Tablet Medication: Obviously, this is not a problem to bring along with you. I have a small kit I slip into my backpack which contains my glucometer and my medication. Bring your medication, glucometer, etc. with you on any attractions or into any shows. Do not leave it in a stroller outside. The reason for this is twofold. It is possible for items left in strollers to go missing at the parks. You definitely do not want this to happen to your medication/glucometer. It is also common for strollers to be moved around. On a hot day, they will often end up in the sun. It is possible for your medications to sit in the heat and this can decrease their effectiveness for you when taken.
Insulin-Dependent Diabetes and the Disney Parks
The above holds true for all diabetics. But those of us who rely on insulin have a few other issues.

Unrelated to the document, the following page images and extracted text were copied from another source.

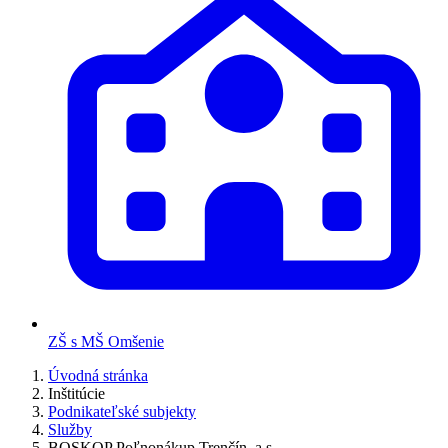
ZŠ s MŠ Omšenie
Úvodná stránka
Inštitúcie
Podnikateľské subjekty
Služby
BOSKOP Poľnonákup Trenčín, a.s.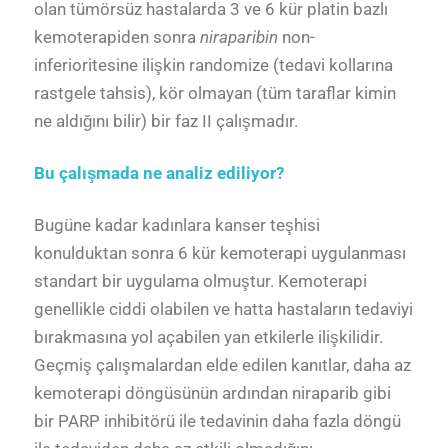
olan tümörsüz hastalarda 3 ve 6 kür platin bazlı
kemoterapiden sonra
niraparibin
non-
inferioritesine ilişkin randomize (tedavi kollarına
rastgele tahsis), kör olmayan (tüm taraflar kimin
ne aldığını bilir) bir faz II çalışmadır.
Bu çalışmada ne analiz ediliyor?
Bugüne kadar kadınlara kanser teşhisi
konulduktan sonra 6 kür kemoterapi uygulanması
standart bir uygulama olmuştur. Kemoterapi
genellikle ciddi olabilen ve hatta hastaların tedaviyi
bırakmasına yol açabilen yan etkilerle ilişkilidir.
Geçmiş çalışmalardan elde edilen kanıtlar, daha az
kemoterapi döngüsünün ardından niraparib gibi
bir PARP inhibitörü ile tedavinin daha fazla döngü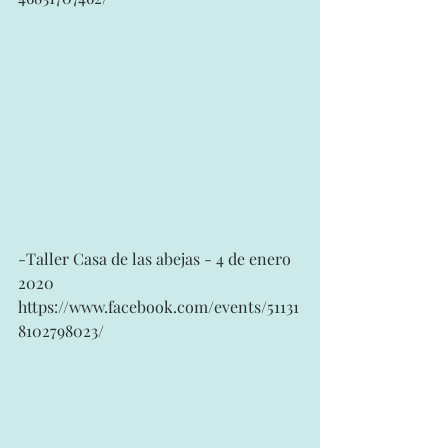
-Taller Casa de las abejas - 4 de enero 
2020
https://www.facebook.com/events/51131
8102798023/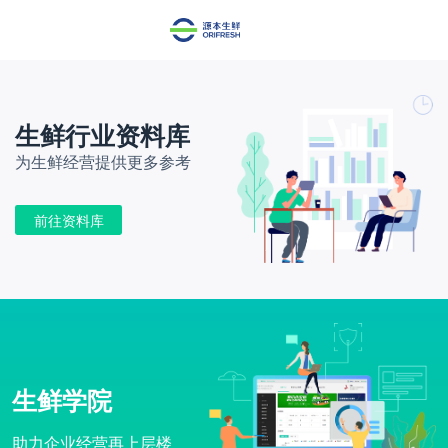
生鲜行业资料库
为生鲜经营提供更多参考
前往资料库
生鲜学院
助力企业经营再上层楼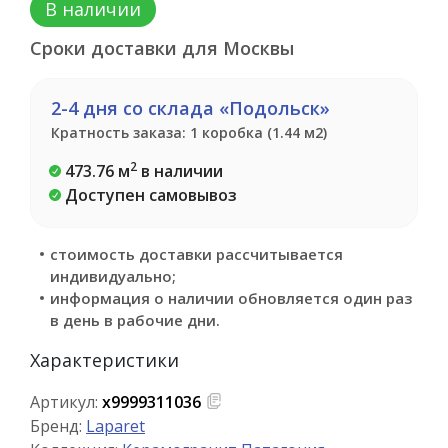
В наличии
Сроки доставки для Москвы
2-4 дня со склада «Подольск»
Кратность заказа: 1 коробка (1.44 м2)
2
473.76 м
в наличии
Доступен самовывоз
стоимость доставки рассчитывается
индивидуально;
информация о наличии обновляется один раз
в день в рабочие дни.
Характеристики
Артикул:
х9999311036
Бренд:
Laparet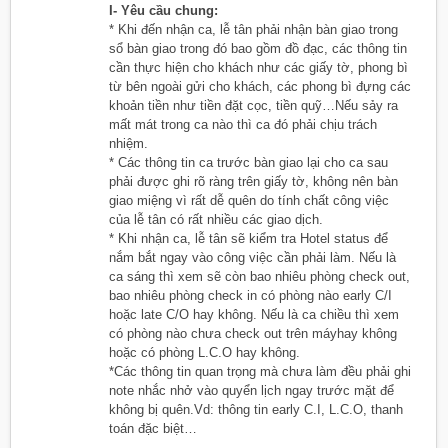
I- Yêu cầu chung:
* Khi đến nhận ca, lễ tân phải nhận bàn giao trong
sổ bàn giao trong đó bao gồm đồ đạc, các thông tin
cần thực hiện cho khách như các giấy tờ, phong bì
từ bên ngoài gửi cho khách, các phong bì đựng các
khoản tiền như tiền đặt cọc, tiền quỹ…Nếu sảy ra
mất mát trong ca nào thì ca đó phải chịu trách
nhiệm.
* Các thông tin ca trước bàn giao lại cho ca sau
phải được ghi rõ ràng trên giấy tờ, không nên bàn
giao miệng vì rất dễ quên do tính chất công việc
của lễ tân có rất nhiều các giao dịch.
* Khi nhận ca, lễ tân sẽ kiểm tra Hotel status để
nắm bắt ngay vào công việc cần phải làm. Nếu là
ca sáng thì xem sẽ còn bao nhiêu phòng check out,
bao nhiêu phòng check in có phòng nào early C/I
hoặc late C/O hay không. Nếu là ca chiều thì xem
có phòng nào chưa check out trên máyhay không
hoặc có phòng L.C.O hay không.
*Các thông tin quan trọng mà chưa làm đều phải ghi
note nhắc nhở vào quyển lịch ngay trước mặt để
không bị quên.Vd: thông tin early C.I, L.C.O, thanh
toán đặc biệt…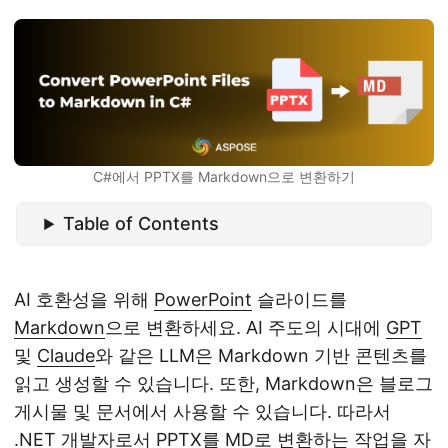
C#에서 PPTX를 Markdown으로 변환하기
Table of Contents
AI 호환성을 위해
PowerPoint
슬라이드를
Markdown
으로 변환하세요. AI 주도의 시대에
GPT
및
Claude
와 같은 LLM은 Markdown 기반 콘텐츠를
읽고 생성할 수 있습니다. 또한, Markdown은 블로그
게시물 및 문서에서 사용할 수 있습니다. 따라서
.NET 개발자로서 PPTX를 MD로 변환하는 작업을 자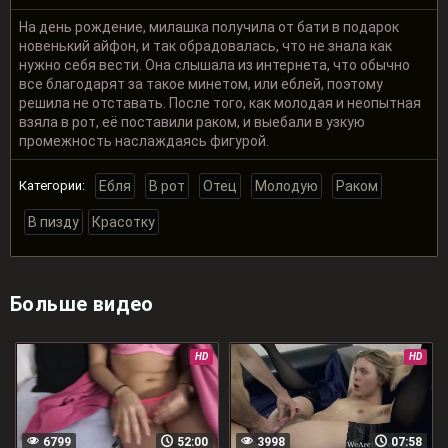
На день рождение, милашка получила от бати в подарок
новенький айфон, и так обрадовалась, что не знала как
нужно себя вести. Она слышала из интернета, что обычно
все благодарят за такое минетом, или еблей, поэтому
решила не отставать. После того, как молодая и неопытная
взяла в рот, её поставили раком, и выебали в узкую
промежность наслаждаясь фигурой.
Категории:
Ебля
В рот
Отец
Молодую
Раком
В пизду
Красотку
Больше видео
HD
HD
6799
52:00
3998
07:58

Cartridge Insulin: Most insulin in cartridges can be stored at room temperature and should not be refrigerated. You will be familiar with the methods of transport of your specific type of cartridge and may wish to carry it in an insulated bag during the warmer months at Disney Parks.
Vial/Bottle Insulin: If you use insulin in a vial and you will need the insulin during your day, you will need to bring it in an insulated bag. Leave extra vials in your hotel room’s refrigerator. Make sure that your prescription is in your bag and that the bag is identified with your name, home address, and your hotel and room number. This way, if it goes missing, you might retrieve it. But also, you may store it in the first aid station at the parks. I don’t use vial insulin, so I have never needed to store it when at the parks, however, I have been told that the first aid centers will store your insulin for you in their refrigerator. When I have asked about this at the first aid centers, I have had a hit or miss depending on the cast member on the desk.
Injections and the Parks: Some diabetics are comfortable checking their blood glucose levels and adjusting their insulin levels at a table or on a bench in the parks. I am not one of those. Of course, there are ample toilets around the parks where you can sit in a stall, but I have issues with doing this medical procedure in the toilet. Happily, the first aid centers are helpful here. Walk in and explain that you need to check your blood glucose and just need a quiet place to do so. The cast member will happily show you to a room where you can do so in clean, cool, quiet.
Emergency Sugar: Bring those normal sugar snacks you have at home to help in case of low blood glucose. You will walk a lot at the park and it is deceptive. You might find that you have low blood glucose and will need a jellybean or two.
What if something goes wrong?
My first Disney visit with diabetes, I was concerned that something could go wrong. What if my daughter and I were alone, and I had a hypoglycemic episode? I worried for nothing. Disney has a long history of helping people with life-threatening illness enjoy their time with their families in the parks. If you have a diabetic episode, ask the nearest Cast Member to contact first aid for you, explaining the issues you are having. The professional medical staff will come to you and assist as needed.
Thanks to Disney Parks’ First Aid Cast Members and their policies on helping people manage illness in the park, your diabetic diagnosis will not hinder your holiday. Go, enjoy, spread the pixie dust.